## ACTIVITY
Would you repeat the listing exactly, without any of its images?

## SUPPLIED MATERIAL

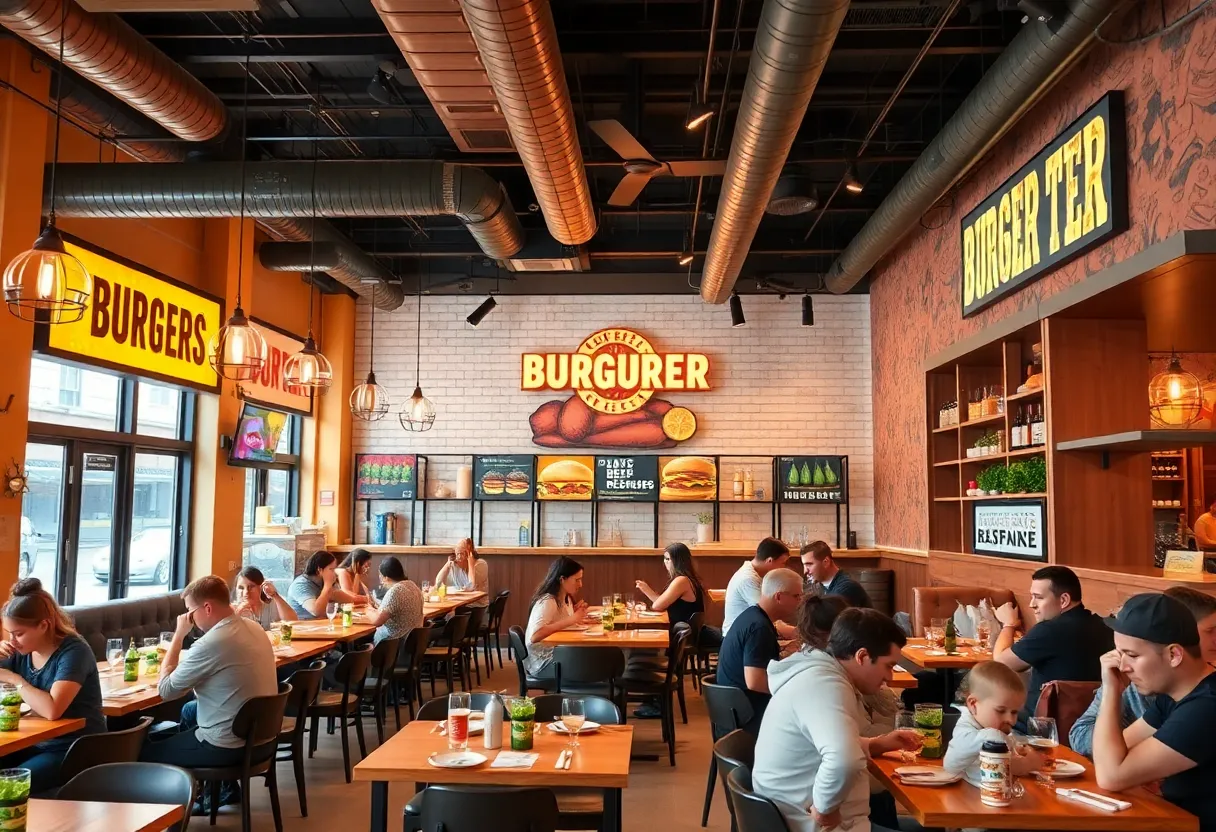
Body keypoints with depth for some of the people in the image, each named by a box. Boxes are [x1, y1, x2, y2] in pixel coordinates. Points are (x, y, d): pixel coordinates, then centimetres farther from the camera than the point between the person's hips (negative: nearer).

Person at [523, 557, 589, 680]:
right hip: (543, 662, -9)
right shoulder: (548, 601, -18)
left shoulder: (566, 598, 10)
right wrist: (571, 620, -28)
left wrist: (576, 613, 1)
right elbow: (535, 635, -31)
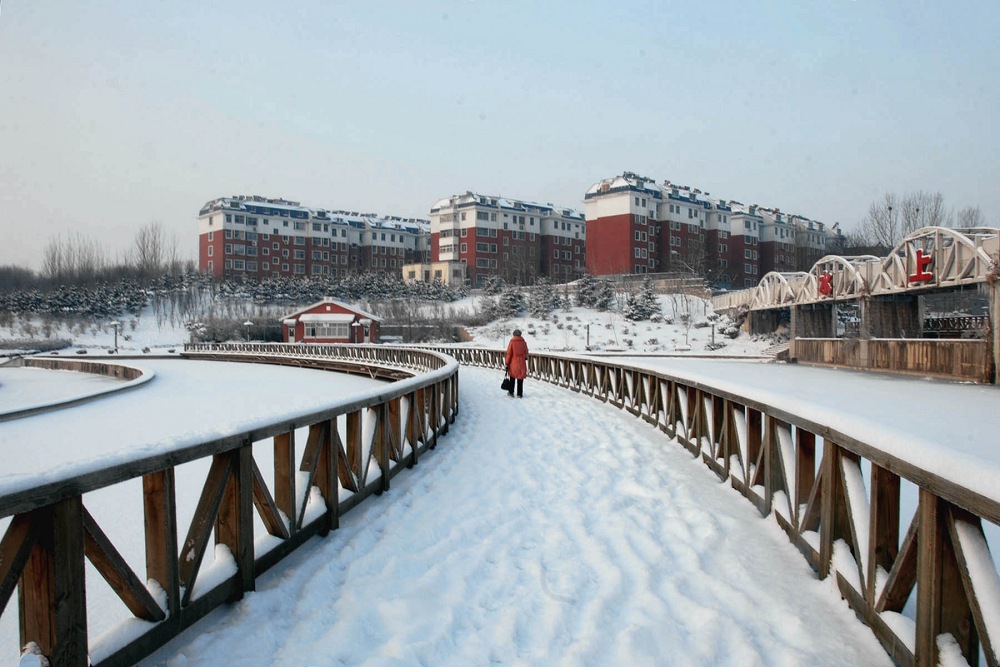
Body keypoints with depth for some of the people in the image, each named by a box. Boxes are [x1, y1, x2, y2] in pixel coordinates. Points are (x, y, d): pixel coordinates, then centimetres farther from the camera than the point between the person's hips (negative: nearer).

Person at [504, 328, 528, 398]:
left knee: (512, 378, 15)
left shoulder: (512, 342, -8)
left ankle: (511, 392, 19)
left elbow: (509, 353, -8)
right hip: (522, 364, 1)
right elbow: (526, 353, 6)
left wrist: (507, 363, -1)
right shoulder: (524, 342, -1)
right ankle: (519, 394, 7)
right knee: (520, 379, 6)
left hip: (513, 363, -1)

## RESULT FOR THIS EXERCISE
Body keypoints with depth for some of the people in the image, each named by a box. Boxes are [x1, y1, x2, y2] in pixel coordinates. Points are (x, y, d): pixel coordinates, then centimetres farther from the camera than the point between the person's hips (negative: nearer).

Person at [523, 557, 589, 680]:
right hip: (543, 662, -9)
right shoulder: (548, 601, -18)
left shoulder: (566, 598, 10)
right wrist: (571, 620, -28)
left wrist: (576, 613, 1)
right elbow: (535, 635, -31)
Body keypoints with depth for some of the people in the image, each named by a box. Boxes are [x1, y1, x2, y2] in pixel coordinates. Points are (x, y, d): pixel coordinates, then centimetres farther from the camera than the point between the person's hips (negative: nearer).

Person at [504, 328, 528, 398]:
left knee: (512, 378, 15)
left shoulder: (512, 342, -8)
left ankle: (511, 392, 19)
left elbow: (509, 353, -8)
right hip: (522, 364, 1)
right elbow: (526, 353, 6)
left wrist: (507, 363, -1)
right shoulder: (524, 342, -1)
right ankle: (519, 394, 7)
right knee: (520, 379, 6)
left hip: (513, 363, -1)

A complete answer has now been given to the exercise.